CONSIGNE: Recopiez mot pour mot l'intégralité du texte source ci-dessous, consacré au parcours du maestro.

TEXTE SOURCE:

....

Reconnu pour sa technique de direction « impeccable » (Yorkshire Post) et pour « la précision, la distinction et la beauté de sa gestique […] quelque chose que l’on n’a plus vraiment vu depuis Lorin Maazel » (Le Devoir), le maestro est aussi célébré pour la clarté et l’intégrité de ses interprétations et pour la créativité et l’audace de sa programmation. Il a à ce jour dirigé plus de 40 premières mondiales d’envergure, des cycles acclamés des symphonies de Beethoven, de Schumann et de Brahms, des opéras, des ballets et des productions multimédias novatrices.
Il est depuis 2015 directeur musical de l’Orchestre du Centre national des Arts du Canada et premier chef associé de l’Orchestre philharmonique royal de Londres. En avril 2023, il a été nommé directeur artistique et musical d’Artis—Naples en Floride, prenant ainsi les rênes artistiques de l’Orchestre philharmonique de Naples et de tous les volets de cette organisation multidisciplinaire. La saison 2024–2025 est sa première à ce poste.

....

DONNÉES FOURNIES:
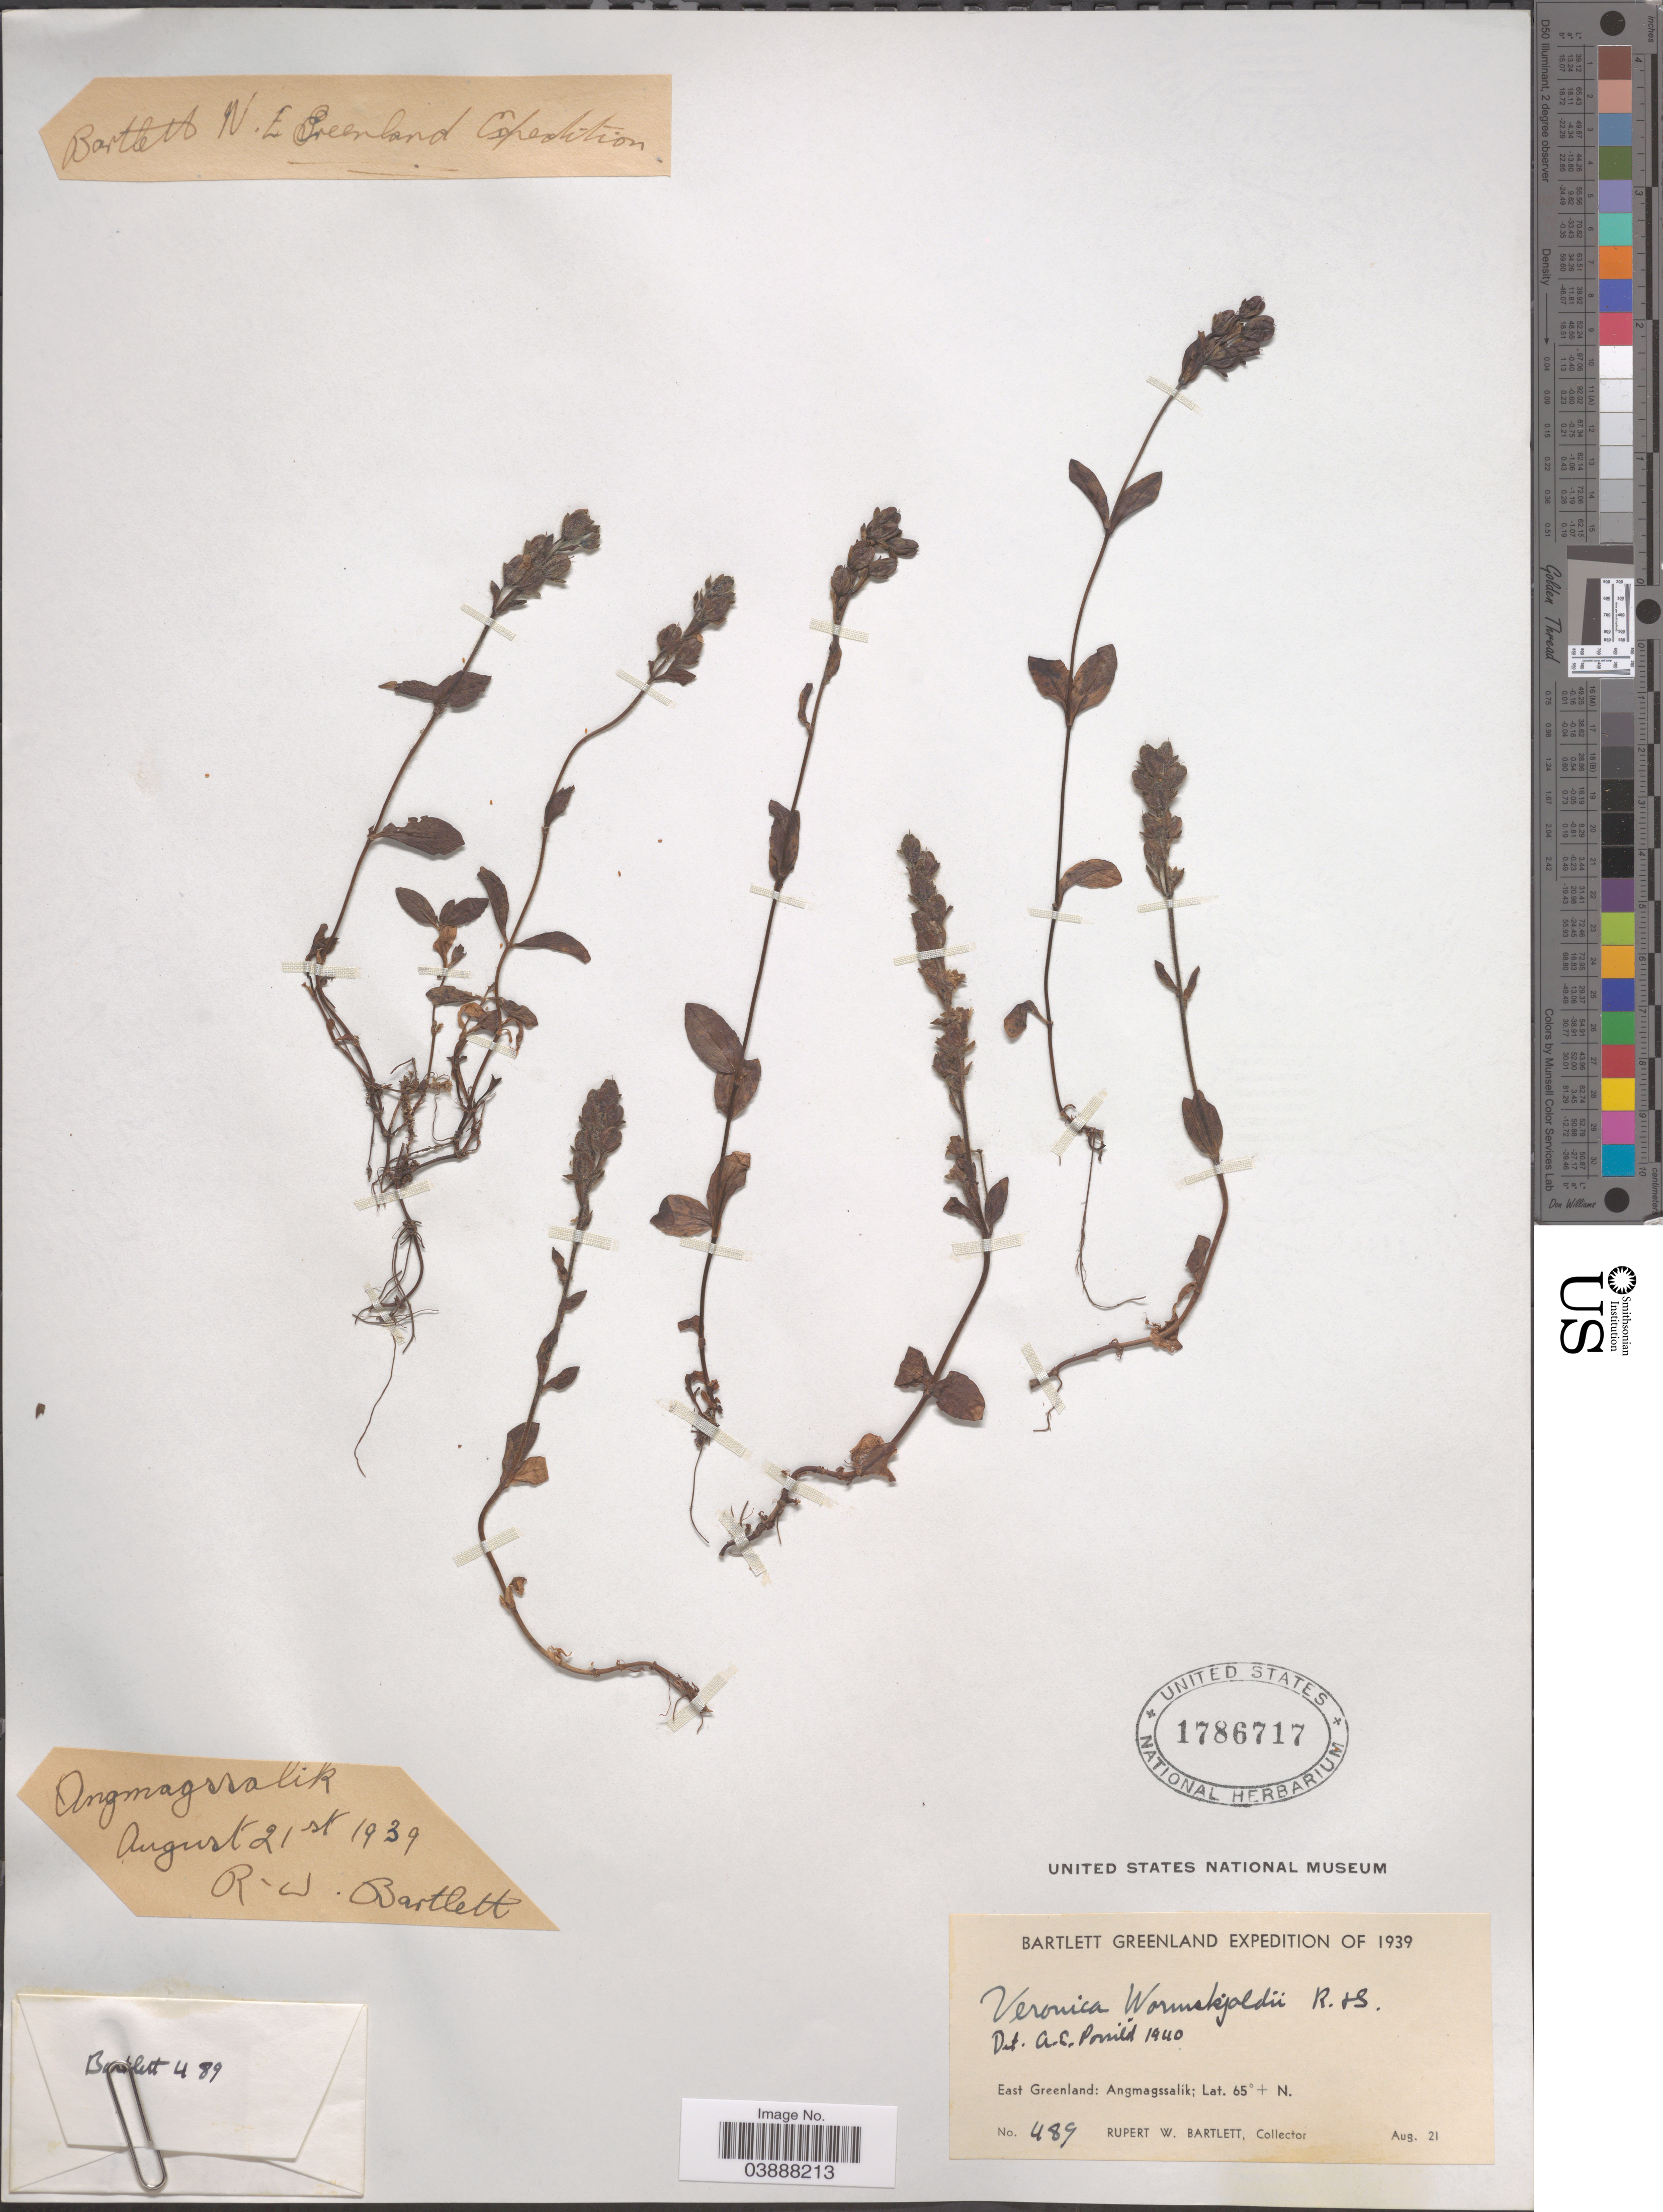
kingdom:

....

CORRIGÉ:
Reconnu pour sa technique de direction « impeccable » (Yorkshire Post) et pour « la précision, la distinction et la beauté de sa gestique […] quelque chose que l’on n’a plus vraiment vu depuis Lorin Maazel » (Le Devoir), le maestro est aussi célébré pour la clarté et l’intégrité de ses interprétations et pour la créativité et l’audace de sa programmation. Il a à ce jour dirigé plus de 40 premières mondiales d’envergure, des cycles acclamés des symphonies de Beethoven, de Schumann et de Brahms, des opéras, des ballets et des productions multimédias novatrices.
Il est depuis 2015 directeur musical de l’Orchestre du Centre national des Arts du Canada et premier chef associé de l’Orchestre philharmonique royal de Londres. En avril 2023, il a été nommé directeur artistique et musical d’Artis—Naples en Floride, prenant ainsi les rênes artistiques de l’Orchestre philharmonique de Naples et de tous les volets de cette organisation multidisciplinaire. La saison 2024–2025 est sa première à ce poste.